Да здравствуют красные партизаны!
Да здравствует Красная Армия и ее организатор — Коммунистическая партия!
Митинг закончился клятвой партизан — биться до конца с панами, биться за освобождение трудящихся.
32Никогда еще не переживал Савка Мильгун таких тяжелых и страшных минут, как те, когда дед Талаш выносил ему свой приговор. Если бы дед Талаш сказал: «Смерть Савке!», то это не так потрясло бы его, как потрясли простые, обычные слова сурового, но, по существу, доброго, бесхитростного человека: «Ступай, ступай прочь, чтоб не видели тебя мои глаза!» И его последнее слово: «Живи!»
Савка так измучился на допросе в застенке польской контрразведки и особенно за то время, когда его заставляли показывать дорогу в лес, к шалашу партизанского атамана, что он совсем отупел и уже слабо воспринимал все дальнейшие события: неожиданный взрыв огней, страшные фигуры вооруженных людей, вынырнувших из тьмы, суд, залпы расстрелов и все остальное. Но этот момент, когда дед Талаш заглянул ему, Савке, в глаза своими темными острыми глазами, и его слова, дававшие право на свободу и жизнь, до глубины души потрясли Савку. «Ступай, ступай прочь!» И еще что врезалось Савке в память — как подошел к нему Мартын Рыль, молчаливый и хмурый, тот самый Мартын, которого Савка намеревался продать войту и его приятелям, — как он подошел и своими руками, словно железными клещами, сломал наручники и освободил руки Савки.
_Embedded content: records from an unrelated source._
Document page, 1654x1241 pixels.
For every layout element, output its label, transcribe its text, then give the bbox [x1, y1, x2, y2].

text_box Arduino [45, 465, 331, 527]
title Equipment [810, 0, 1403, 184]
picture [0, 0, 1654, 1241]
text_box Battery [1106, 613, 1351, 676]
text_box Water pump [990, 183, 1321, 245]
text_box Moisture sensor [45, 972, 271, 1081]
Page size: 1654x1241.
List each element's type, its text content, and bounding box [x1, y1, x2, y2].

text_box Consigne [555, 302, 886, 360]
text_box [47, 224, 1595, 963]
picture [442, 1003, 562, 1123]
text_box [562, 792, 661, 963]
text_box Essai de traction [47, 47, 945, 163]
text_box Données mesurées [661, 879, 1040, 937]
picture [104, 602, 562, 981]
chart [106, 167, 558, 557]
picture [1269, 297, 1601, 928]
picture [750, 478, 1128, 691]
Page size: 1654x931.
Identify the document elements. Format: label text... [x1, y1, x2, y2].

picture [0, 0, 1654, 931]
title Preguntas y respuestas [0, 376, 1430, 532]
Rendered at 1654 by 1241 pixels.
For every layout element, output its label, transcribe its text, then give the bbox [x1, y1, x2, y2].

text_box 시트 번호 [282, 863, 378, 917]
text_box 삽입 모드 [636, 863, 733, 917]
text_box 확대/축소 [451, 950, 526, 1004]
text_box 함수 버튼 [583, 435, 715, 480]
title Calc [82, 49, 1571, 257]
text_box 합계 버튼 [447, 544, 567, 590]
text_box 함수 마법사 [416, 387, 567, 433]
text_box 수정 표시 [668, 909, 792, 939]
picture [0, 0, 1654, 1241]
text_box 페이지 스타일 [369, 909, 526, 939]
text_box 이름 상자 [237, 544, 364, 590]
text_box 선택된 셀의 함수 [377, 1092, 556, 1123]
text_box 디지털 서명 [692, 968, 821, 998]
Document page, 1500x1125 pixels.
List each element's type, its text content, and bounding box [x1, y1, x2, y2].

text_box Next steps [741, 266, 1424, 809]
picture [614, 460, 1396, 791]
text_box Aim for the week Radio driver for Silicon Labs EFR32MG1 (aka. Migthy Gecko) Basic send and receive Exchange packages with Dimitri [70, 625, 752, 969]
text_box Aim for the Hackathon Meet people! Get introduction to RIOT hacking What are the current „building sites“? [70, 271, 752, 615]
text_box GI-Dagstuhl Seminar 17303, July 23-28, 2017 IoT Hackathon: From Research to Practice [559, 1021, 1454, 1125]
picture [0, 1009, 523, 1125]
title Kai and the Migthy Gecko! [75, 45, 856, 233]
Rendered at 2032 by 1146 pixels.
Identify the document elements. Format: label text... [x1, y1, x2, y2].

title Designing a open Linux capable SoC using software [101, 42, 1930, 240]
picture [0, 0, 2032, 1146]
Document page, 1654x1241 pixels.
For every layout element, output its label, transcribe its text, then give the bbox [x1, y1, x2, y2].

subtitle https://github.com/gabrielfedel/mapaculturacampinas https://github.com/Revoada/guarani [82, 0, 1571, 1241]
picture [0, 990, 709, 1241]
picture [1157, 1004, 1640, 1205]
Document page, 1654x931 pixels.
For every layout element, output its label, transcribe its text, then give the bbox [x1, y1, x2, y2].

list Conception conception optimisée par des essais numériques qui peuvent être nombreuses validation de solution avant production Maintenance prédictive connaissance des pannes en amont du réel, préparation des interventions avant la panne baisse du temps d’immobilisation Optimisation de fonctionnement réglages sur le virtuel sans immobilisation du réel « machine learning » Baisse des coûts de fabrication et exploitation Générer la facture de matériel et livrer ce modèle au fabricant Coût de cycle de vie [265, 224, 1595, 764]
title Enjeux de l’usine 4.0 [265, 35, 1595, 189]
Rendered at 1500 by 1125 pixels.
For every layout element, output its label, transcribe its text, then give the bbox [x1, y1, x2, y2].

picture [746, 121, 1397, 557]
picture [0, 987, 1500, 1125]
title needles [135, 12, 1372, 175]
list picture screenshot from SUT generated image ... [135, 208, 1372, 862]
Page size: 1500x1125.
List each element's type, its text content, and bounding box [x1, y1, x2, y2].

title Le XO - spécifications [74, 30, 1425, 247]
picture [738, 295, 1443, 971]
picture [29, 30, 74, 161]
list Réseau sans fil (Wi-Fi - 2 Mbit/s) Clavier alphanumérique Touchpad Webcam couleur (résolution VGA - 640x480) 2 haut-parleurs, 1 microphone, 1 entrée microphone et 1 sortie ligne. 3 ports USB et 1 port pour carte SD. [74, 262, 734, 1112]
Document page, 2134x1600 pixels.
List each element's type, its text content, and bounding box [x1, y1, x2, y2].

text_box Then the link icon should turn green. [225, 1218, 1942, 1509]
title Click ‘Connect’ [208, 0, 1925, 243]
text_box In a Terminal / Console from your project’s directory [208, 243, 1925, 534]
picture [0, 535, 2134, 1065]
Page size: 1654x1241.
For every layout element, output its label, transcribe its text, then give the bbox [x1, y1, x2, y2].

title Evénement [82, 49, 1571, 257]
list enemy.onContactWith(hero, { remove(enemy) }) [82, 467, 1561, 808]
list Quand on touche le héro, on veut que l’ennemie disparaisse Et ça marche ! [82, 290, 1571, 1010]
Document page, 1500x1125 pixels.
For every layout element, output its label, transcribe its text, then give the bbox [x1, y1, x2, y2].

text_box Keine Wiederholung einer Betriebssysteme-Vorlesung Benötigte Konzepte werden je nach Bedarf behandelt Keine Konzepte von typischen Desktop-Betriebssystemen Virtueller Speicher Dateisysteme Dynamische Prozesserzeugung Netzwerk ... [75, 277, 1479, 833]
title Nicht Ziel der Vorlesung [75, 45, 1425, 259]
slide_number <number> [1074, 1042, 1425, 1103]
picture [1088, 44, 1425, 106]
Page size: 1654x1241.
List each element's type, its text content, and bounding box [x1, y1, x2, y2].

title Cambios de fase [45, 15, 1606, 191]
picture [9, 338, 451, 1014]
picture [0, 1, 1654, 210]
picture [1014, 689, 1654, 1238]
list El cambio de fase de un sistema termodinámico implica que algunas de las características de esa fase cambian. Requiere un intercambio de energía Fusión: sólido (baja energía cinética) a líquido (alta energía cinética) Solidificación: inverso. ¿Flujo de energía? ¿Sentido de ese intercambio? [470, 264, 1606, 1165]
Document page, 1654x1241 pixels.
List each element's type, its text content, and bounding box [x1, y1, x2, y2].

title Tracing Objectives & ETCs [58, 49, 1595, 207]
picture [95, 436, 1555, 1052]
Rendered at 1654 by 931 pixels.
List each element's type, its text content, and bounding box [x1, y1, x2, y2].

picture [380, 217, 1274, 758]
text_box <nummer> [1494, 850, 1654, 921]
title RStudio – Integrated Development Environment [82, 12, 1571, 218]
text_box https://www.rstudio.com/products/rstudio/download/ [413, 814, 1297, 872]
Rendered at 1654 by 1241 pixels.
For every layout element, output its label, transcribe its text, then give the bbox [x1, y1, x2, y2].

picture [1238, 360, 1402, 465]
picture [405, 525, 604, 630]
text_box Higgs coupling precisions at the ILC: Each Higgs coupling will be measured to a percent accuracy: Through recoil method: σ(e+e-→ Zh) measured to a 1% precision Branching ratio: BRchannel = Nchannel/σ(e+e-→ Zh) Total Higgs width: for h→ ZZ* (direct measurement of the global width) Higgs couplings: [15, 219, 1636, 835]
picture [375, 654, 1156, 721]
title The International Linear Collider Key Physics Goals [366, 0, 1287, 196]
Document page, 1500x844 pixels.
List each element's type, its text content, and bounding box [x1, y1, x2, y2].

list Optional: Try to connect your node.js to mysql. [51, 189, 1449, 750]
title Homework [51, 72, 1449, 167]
Перед Савкой раскрылась темная бездна, и вокруг него образовалась страшная пустота. Он жив и свободен, перед ним тот самый большой и широкий простор, которого раньше он не замечал, словно не видел его. И только теперь почувствовал Савка и безграничность этого простора, и то, что в этой безграничности ему нет места. «Ступай, ступай прочь!» Пустота и одиночество охватили Савку мраком.
С опущенной головой, боясь взглянуть на людей, уходил Савка из леса. Суровые партизаны молча провожали его взглядом. И только у самого Савки невольно вырвались слова:
— Простите меня, виноват перед вами!
Он был обессилен, отупел, был безучастен ко всему, прибит. У него не было никакой определенной цели. Он просто шел куда глаза глядят, потому что тут ему не было места.
«Ступай, ступай прочь!» — эти слова все время звучали в его ушах и гнали его вперед…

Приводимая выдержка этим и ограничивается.